──────── EXTRAIT DE TEXTE

Et, le 29, bannières blanches et drapeaux rouges mêlés, ils partaient, à dix mille, vers la Porte-Maillot, sous la conduite du frère Thirifocq, vénérable, escorté de nombreux membres de la Commune. Les bannières furent plantées sur les remparts et il s’en suivit vingt-quatre heures de trêve et d’illusion. Mais le 30 avril au soir le canon reprenait sa rauque chanson et criblait à mitraille l’étamine des oriflammes symboliques. Fidèles à leur engagement, les maçons appelèrent aux armes. « Frères en maçonnerie et frères compagnons, disaient-ils dans leur appel en date du 5 mai, nous n’avons plus à prendre d’autre résolution que celle de combattre et de couvrir de notre égide sacrée le côté du droit. Armons-nous pour la défense ! Sauvons Paris ! Sauvons la France ! Sauvons l’humanité ».

────────────────
──────── DONNÉES FOURNIES

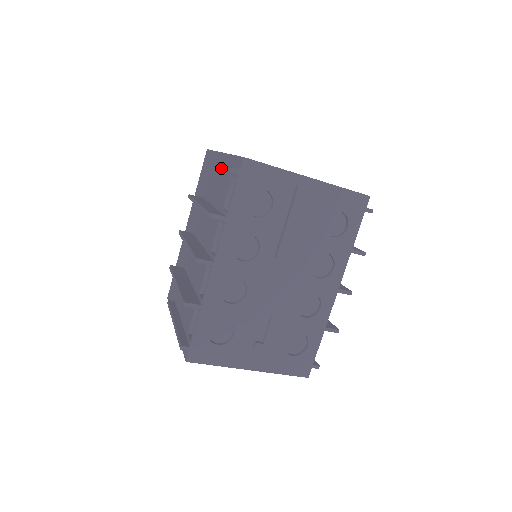
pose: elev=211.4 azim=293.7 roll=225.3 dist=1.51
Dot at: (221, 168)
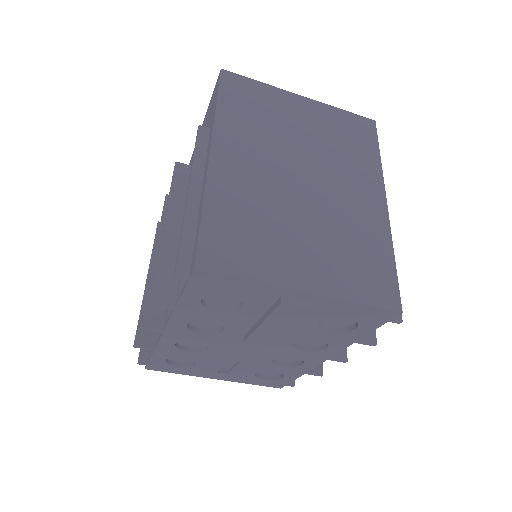
Dot at: (181, 229)
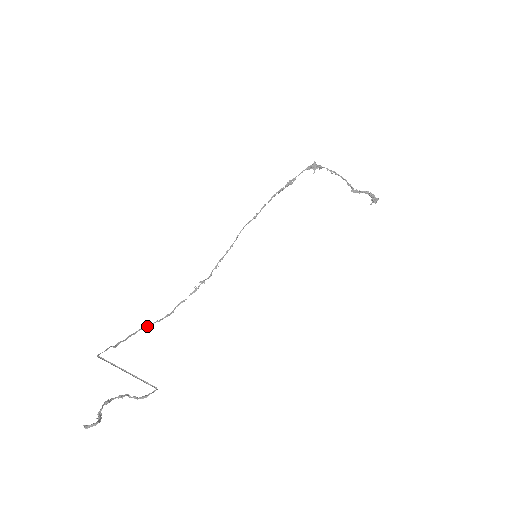
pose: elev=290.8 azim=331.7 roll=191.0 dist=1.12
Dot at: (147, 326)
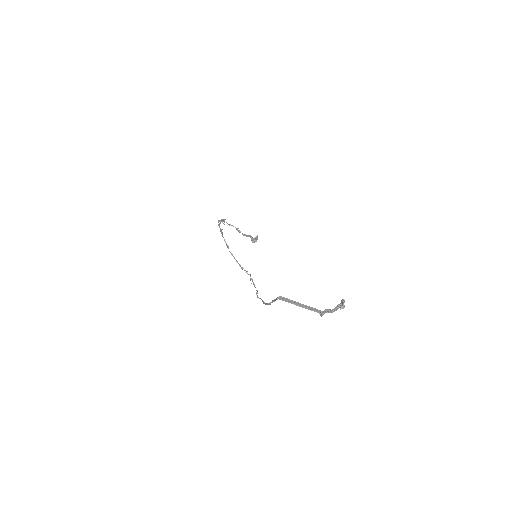
Dot at: (264, 303)
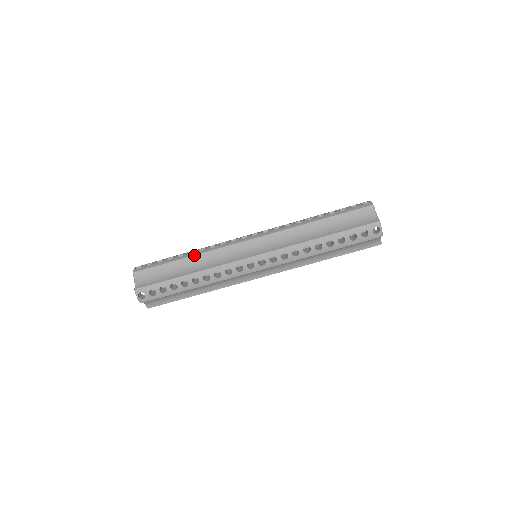
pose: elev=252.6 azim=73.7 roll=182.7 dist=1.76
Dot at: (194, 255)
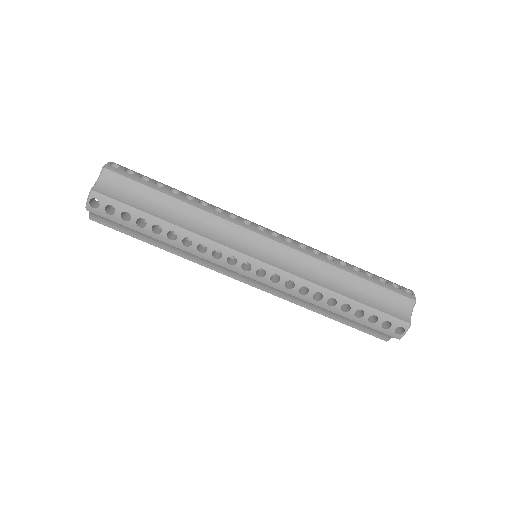
Dot at: (192, 205)
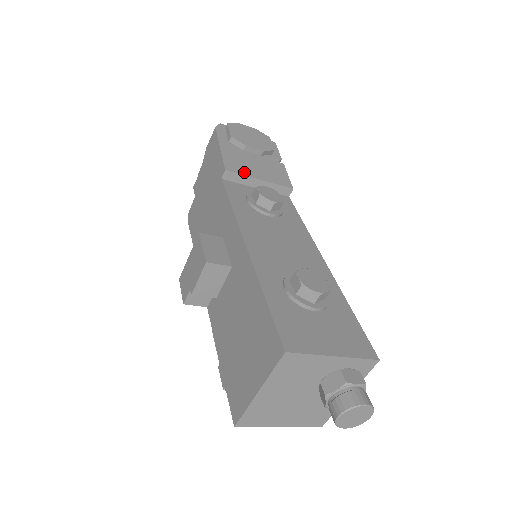
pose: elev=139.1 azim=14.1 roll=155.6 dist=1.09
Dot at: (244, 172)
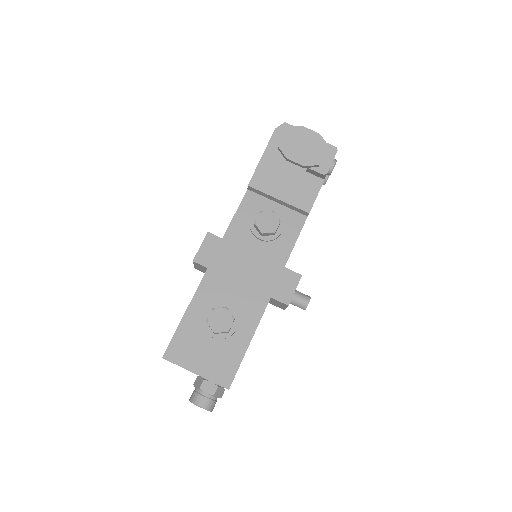
Dot at: (266, 189)
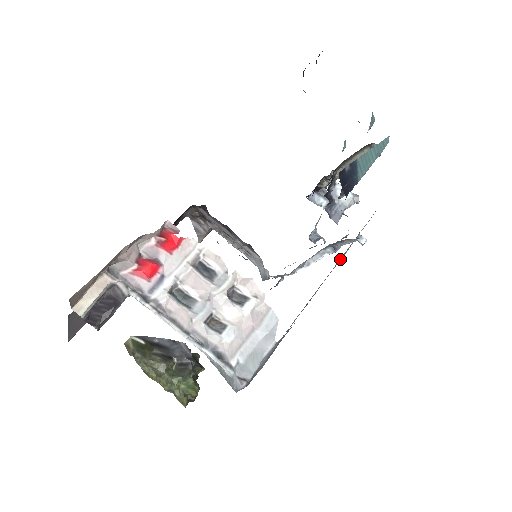
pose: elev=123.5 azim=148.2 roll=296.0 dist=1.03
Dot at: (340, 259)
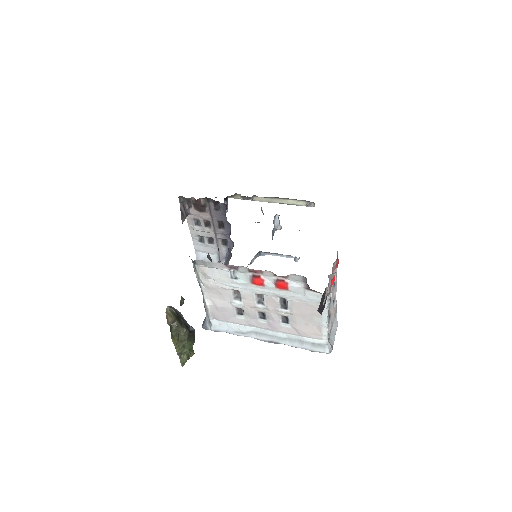
Dot at: occluded
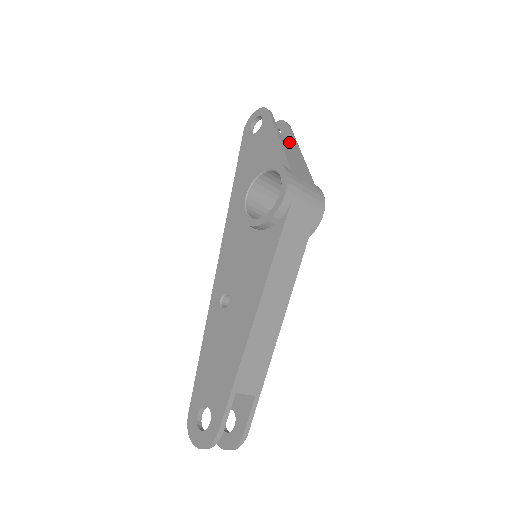
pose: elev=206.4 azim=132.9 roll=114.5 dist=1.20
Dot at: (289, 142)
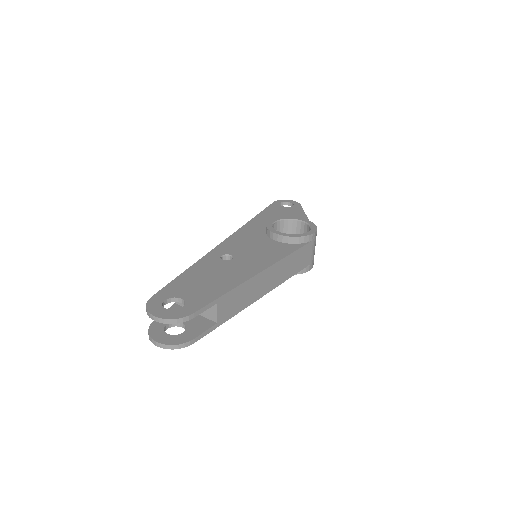
Dot at: occluded
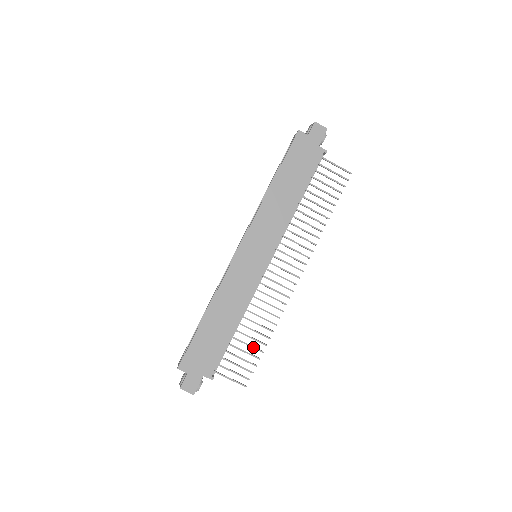
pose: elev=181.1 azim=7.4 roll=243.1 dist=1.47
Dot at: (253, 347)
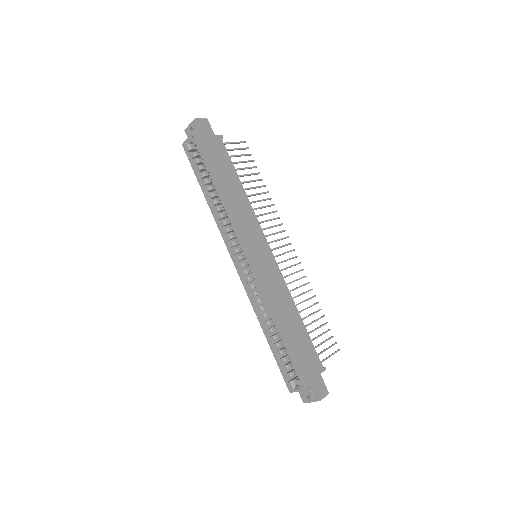
Dot at: (318, 319)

────────────────

### CONSIGNES ET EXIGENCES
Recopiez en entier et à l'identique l'extrait sur l'appel aux armes des maçons pendant la Commune. Servez-vous uniquement de l'extrait, sans recourir aux lignes.

### RÉPONSE DEMANDÉE
Et, le 29, bannières blanches et drapeaux rouges mêlés, ils partaient, à dix mille, vers la Porte-Maillot, sous la conduite du frère Thirifocq, vénérable, escorté de nombreux membres de la Commune. Les bannières furent plantées sur les remparts et il s’en suivit vingt-quatre heures de trêve et d’illusion. Mais le 30 avril au soir le canon reprenait sa rauque chanson et criblait à mitraille l’étamine des oriflammes symboliques. Fidèles à leur engagement, les maçons appelèrent aux armes. « Frères en maçonnerie et frères compagnons, disaient-ils dans leur appel en date du 5 mai, nous n’avons plus à prendre d’autre résolution que celle de combattre et de couvrir de notre égide sacrée le côté du droit. Armons-nous pour la défense ! Sauvons Paris ! Sauvons la France ! Sauvons l’humanité ».